Singular and plural forms work differently in different languages. For example English has singular and plural nouns, but Slovenian has singular, dual and plural.

Good:
```
num_people = 4
translated_string = ungettext(
    'There is one person here',
    'There are {num_people} people here',
    num_people).format(num_people=num_people)
```
Bad (this assumes that all languages have the same plural forms as English):
```
if num_people == 1:
    translated_string = _('There is one person here')
else:
    translated_string = _(
        'There are {num_people} people here'.format(num_people=num_people))
```
Don’t use old-style %s string formatting in Python, use the new .format() method instead.

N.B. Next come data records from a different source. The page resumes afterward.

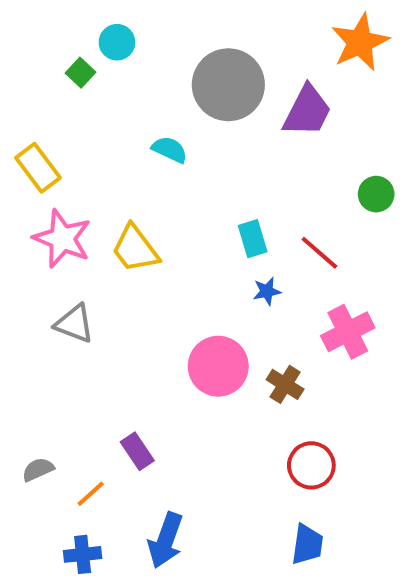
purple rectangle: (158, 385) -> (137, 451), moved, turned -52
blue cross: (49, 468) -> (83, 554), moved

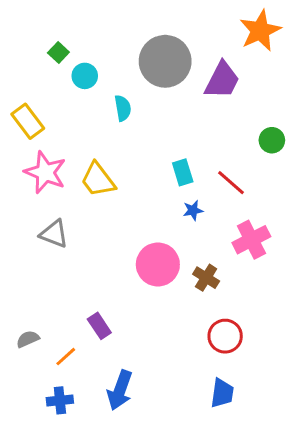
cyan circle: (117, 42) -> (85, 76), moved
cyan semicircle: (170, 150) -> (123, 108), turned 55

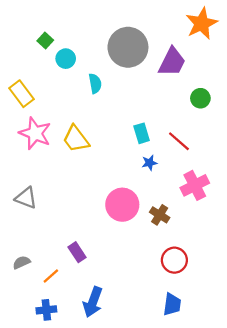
green circle: (272, 140) -> (200, 98), moved
gray triangle: (54, 234) -> (26, 198), moved

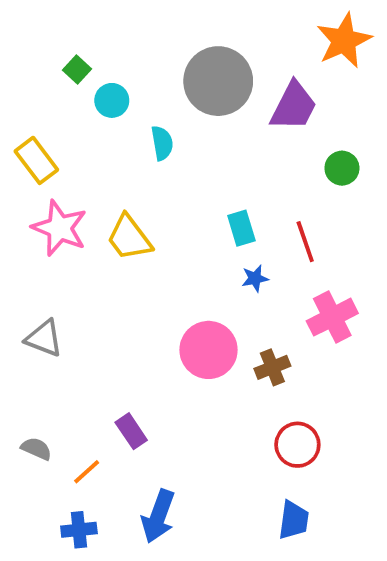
red line: (179, 141) -> (305, 242), turned 30
brown cross: (160, 215) -> (272, 367), turned 36
gray semicircle: (22, 262) -> (36, 449), turned 48

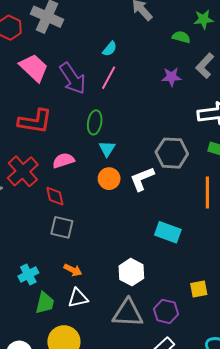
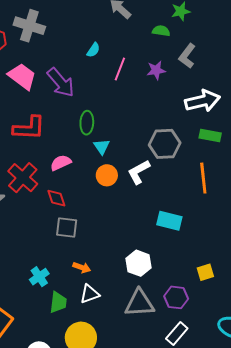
pink line: (109, 78) -> (120, 69), moved

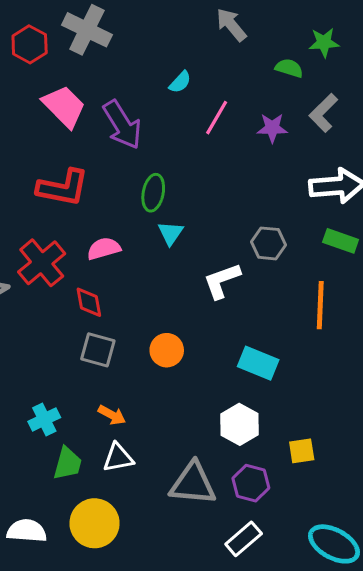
gray hexagon: (165, 144) -> (268, 243), size x0.7
orange circle: (107, 175) -> (167, 350), moved
white hexagon: (138, 263) -> (239, 424), moved

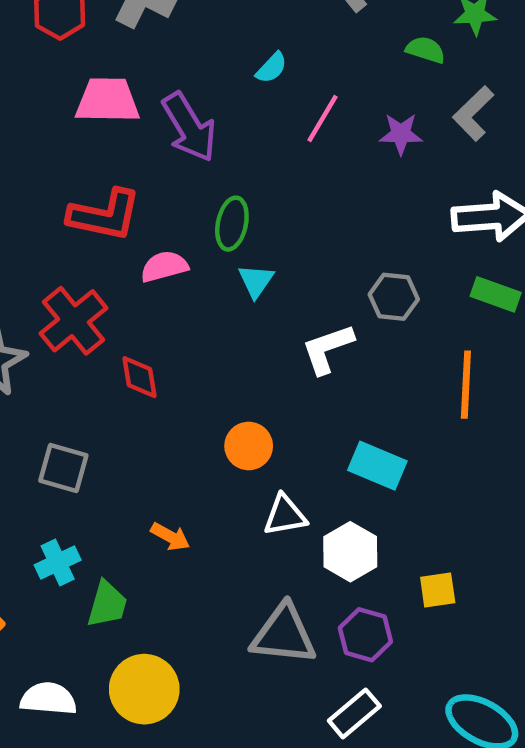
pink trapezoid: (64, 106) -> (107, 100), turned -45
pink semicircle: (104, 249) -> (164, 267), moved
gray square: (98, 350) -> (63, 468), moved
cyan cross: (44, 419) -> (58, 563), moved
white triangle: (118, 458) -> (285, 515), moved

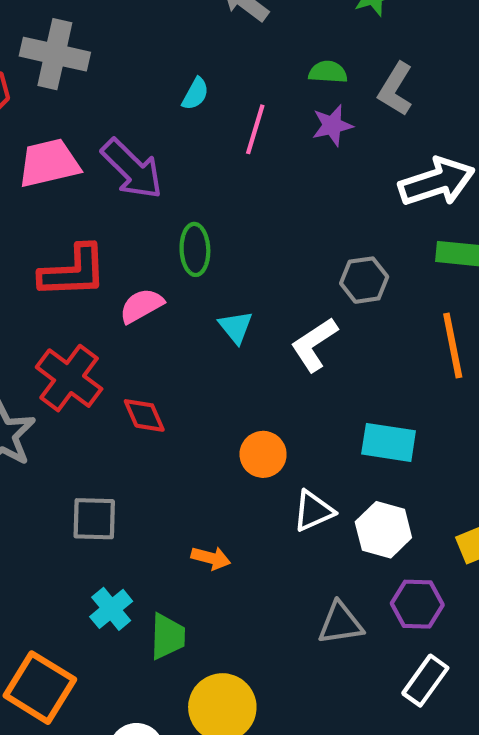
green semicircle: (426, 50) -> (328, 72), moved
cyan triangle: (256, 281) -> (236, 327), moved
gray triangle: (284, 635) -> (340, 623), size x0.7

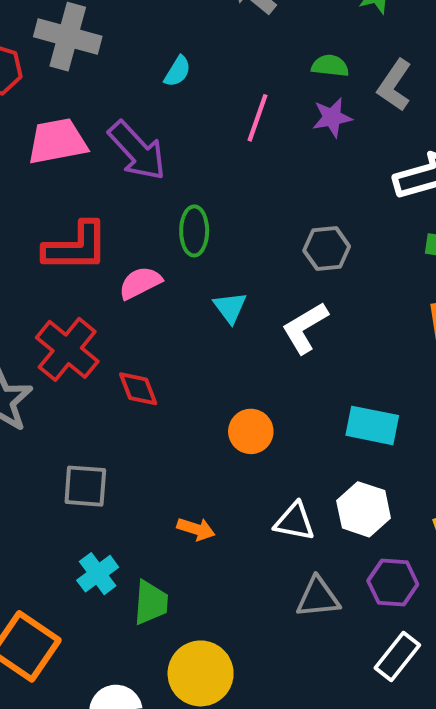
cyan semicircle: (195, 94) -> (177, 71), moved
gray hexagon: (364, 280) -> (327, 248), moved
white triangle: (313, 511) -> (295, 522), moved, turned 33

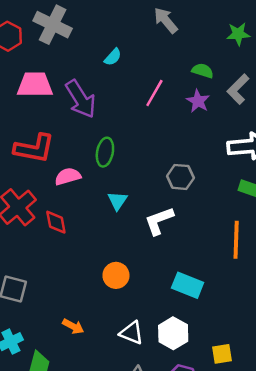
purple star: (332, 117) -> (198, 101), turned 30
red diamond: (138, 389) -> (56, 222), moved

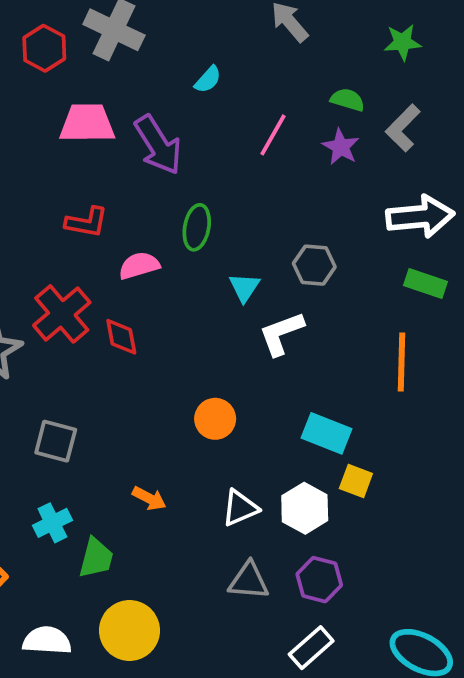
red L-shape: (34, 148) -> (87, 222), size x0.7
cyan triangle: (117, 201) -> (244, 287), moved
white triangle: (132, 333) -> (240, 508), turned -45
yellow square: (222, 354) -> (356, 481), moved, turned 30

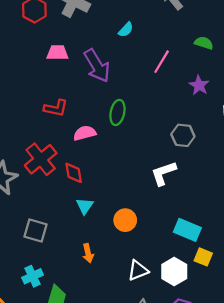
pink trapezoid: (87, 123) -> (57, 53), size x0.7
purple star: (341, 147) -> (199, 85), moved
cyan triangle: (244, 287) -> (85, 206), moved
orange arrow: (149, 498) -> (88, 253), moved, turned 48

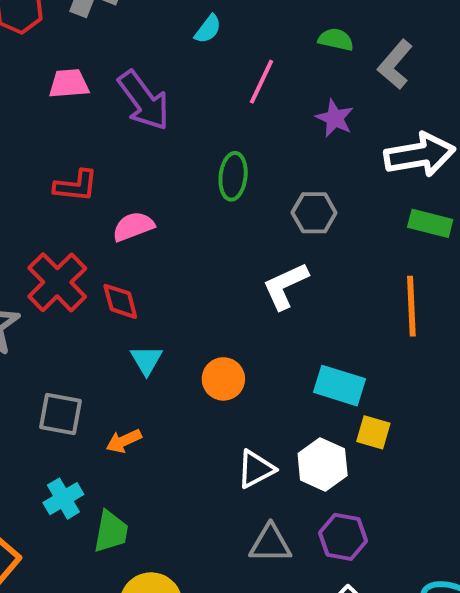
cyan semicircle: (126, 30) -> (208, 29), moved
green ellipse: (117, 112) -> (233, 176), moved
orange arrow: (88, 253) -> (124, 441), moved, turned 84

Strings formatted with .format() give translators more context. The .format() method is also more expressive, and is the preferred way to format strings in Python 3.

Good:
```
"Welcome to {site_title}".format(site_title=site_title)
```
Bad (not enough context for translators):
```
"Welcome to %s" % site_title
```
Use descriptive names for replacement fields in strings.

This gives translators more context.

Good:
```
"Welcome to {site_title}".format(site_title=site_title)
```
Bad (not enough context for translators):
```
"Welcome to {0}".format(site_title)
```
Worse (doesn’t work in Python 2.6):
```
"Welcome to {}".format(site_title)
```
Use TRANSLATORS: comments to provide extra context for translators for difficult to find, very short, or obscure strings.

For example, in Python:
```
# TRANSLATORS: This is a helpful comment.
_("This is an ambiguous string")
```
In Jinja2:
```
{# TRANSLATORS: This heading is displayed on the user's profile page. #}
<h1>{% trans %}Heading{% endtrans %}</h1>
```
In JavaScript:
```
// TRANSLATORS: "Manual" refers to the user manual
_("Manual")
```
These comments end up in the ckan.pot file and translators will see them when they’re translating the strings (Transifex shows them, for example).

Note

The comment must be on the line before the line with the _(), ungettext() or {% trans %}, and must start with the exact string TRANSLATORS: (in upper-case and with the colon). This string is configured in setup.cfg.

Todo

Explain how to use message contexts, where the same exact string may appear in two different places in the UI but have different meanings.

For example “filter” can be a noun or a verb in English, and may need two different translations in another language. Currently if the string _("filter") appears in different places in CKAN this will only produce one string to be translated in the ckan.pot file.

I think the right way to handle this with gettext is using msgctxt, but it looks like babel doesn’t support it yet.

Todo

Explain how we internationalize dates, currencies and numbers (e.g. different positioning and separators used for decimal points in different languages).